Among the literary societies of Russia during the first few years following the Communist revolution was an association of expressionist poets, formed in 1919 around the figure of Ippolit Sokolov. [13] Boris Zemenkov was one of the members of this group. However, expressionism was never validated as an emblem or platform for unifying the artistic community in 20th century Russian art. Thus, expressionism went underground and became a means of leaving the boundaries of society, setting oneself off against its norms, and defining the area of conflict.
Expressionism was present in many schools and directions of art as an attitude towards the art’s texts and tones. Moreover, expressionism allowed many different artists and beholders to dissociate themselves from a “dispensatory” model of culture that ascribed to it the right of permitting or regulating behavior. Thus, expressionism gave voice to the logic of modernity; it did not unite art on a single platform, but rather disengaged its idioms from one another, even to the point of implementing the utopian ideal of giving each artist his own idiolect.
Expressionism was a means for art to exist in the 20th century.
It was both the strategy and the innermost mythology of modernism.

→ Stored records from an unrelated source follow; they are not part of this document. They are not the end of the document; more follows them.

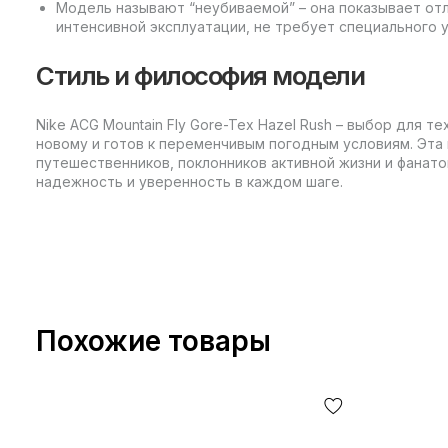
Модель называют “неубиваемой” – она показывает от
интенсивной эксплуатации, не требует специального 
Стиль и философия модели
Nike ACG Mountain Fly Gore-Tex Hazel Rush – выбор для т
новому и готов к переменчивым погодным условиям. Эта
путешественников, поклонников активной жизни и фанато
надежность и уверенность в каждом шаге.
Похожие товары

It was a conception of art that went against the main intention of the establishment, which was to create and control a common cultural space by being both author and censor of the texts published within it. During the course of the 1920s, the artists of the New Society of Painters, the Masters of Analytic Art, and the Society of Painters and Sculptors made efforts to integrate the idiom of art (containing a healthy dose of expressionism) into the official program of depicting the new Soviet reality. However, the government slowly but surely refused this offer, regarding such art as inherently hostile, which it probably was.